→ Study text
+++

This is Pina Bausch’s Vollmond (2006), with Peter Pabst’s iconic boulder looming with possibility from the start. There is also water. Lots of water. But this doesn’t feature until later. It is only when a performer splashes through the central strip, which has until then been kept in shadow, that the water makes its presence known, adding another layer to the soundscape. By this point, the performers have made several of their characteristically witty, sardonic observations to the audience and there has been a variety of music, but the live soundscape created by the water and the performers’ use of various objects (more bottles, lots of wineglasses) remains a constant thread through the work. It gives Vollmond a richness and cohesiveness, and is key in Bausch’s successful creation of a self-contained world.
This is real strength of Vollmond: despite seemingly disparate elements and what can sometimes feel like disjointed snippets of eccentricity, the world the characters inhabit is distinct. It is not present from the start: the world emerges slowly, subtly developing as the work progresses. Bausch does not over-rely on sets or props to set up the world (despite the conspicuous presence of both), but lets it emerge through the characters’ actions and relationships. It is a palpable world, whether or not individual moments resonate.
Not all moments do. There is a highly personal element at play: what one person finds amusing, another might find horrifying, another passé. But the large scope for individual response and interpretation in Bausch’s work is not always matched with a wide social scope; the fixed gender roles quickly start to feel limiting, and the scope for the portrayal of women seems particularly narrow. But how much of this is down to Bausch’s aesthetic? How much is critique?

+++

→ Problems and tasks
1 > In the Vollmond review, why does the live sound made by the water and the performers' objects matter to the piece? Answer in one to three sentences.
2 > According to the Vollmond review, what does Peter Pabst contribute to the stage?
3 > Pick up the Vollmond review after its last paragraph and keep writing.

→ Supplied material
+++

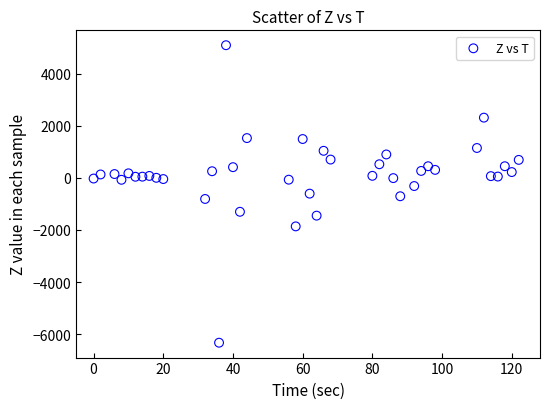

What is the range of X values (max minus min)?

122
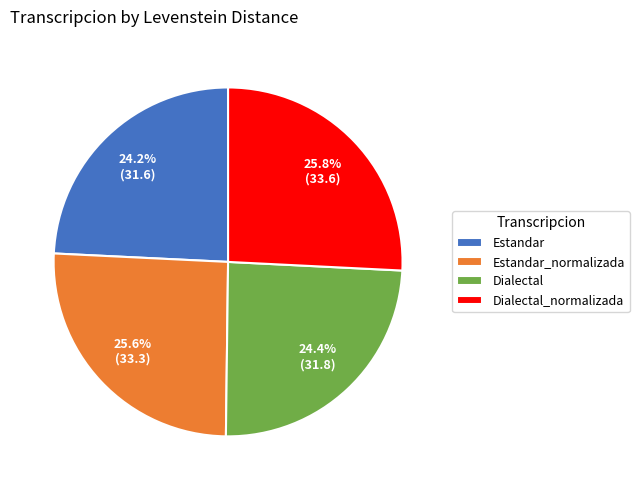

How many segments does this pie chart have?

4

+++

→ Activity answers
1 > The review says the sound of the water and of objects such as bottles and wineglasses runs as a constant thread through the work. That gives Vollmond richness and cohesiveness, and it is key to how Bausch creates a self-contained world.

2 > An iconic boulder.

3 >
The humour in Vollmond is characteristic of Bausch: there are dark sides aplenty, but there is also lightness, quirkiness, and hilarity. Often, witty text converts the slightly odd to the utterly absurd: a man splays himself across the boulder. A pause, then a shout: “it’s mine!”. A woman crawls across the stage, another character gradually draping her in pink cloth. “The Pink Panther,” he declares self-satisfactorily before exiting. Such moments, by taking what borders on the ordinary and making it extraordinary, bring the inherent absurdities of life to the forefront.
Numerous solos and duets allow glimpses into the psyches of different characters. Dominique Mercy’s solo resonates with particular power. When the rare ensemble section does occur, it is a welcome complement to the sparseness of the small groupings. Sometimes, the emsemble provides a moving landscape of bodies to offset a solo. In one such instance, the men glide back and forth, punting themselves urgently around the stage, completely overwhelming the lone female soloist. At other times the ensemble revisits motifs from the solos or duets, compounding their effect as the density of bodies takes the absurdities to more frenzied extremes.
The move from order to chaos becomes more extant as the work progresses. Admittedly, it was never an orderly order. Rather, an order with a sense of disorder, and this disorder magnifies as the work draws to its conclusion. As the two hour mark approaches the pace becomes more frenetic, and the characters revisit moments from earlier in the work. Traces of water and chalk are left on the stage as further evidence of past happenings. The energy builds and what was quirky becomes delirious as the breathtaking power of the performers and the water reaches new heights (literally). It is thrilling and exhilerating, bordering on the sublime. Awe mingles with disbelief as the performers are pushed to their limits, soaking wet and in the grip of an insanity. It is an insanity that makes me no longer want to be sane.
With nearly all of the house on their feet for a standing ovation, and the performers persuaded to return for a third bow, the audience’s response was almost as moving as Vollmond itself.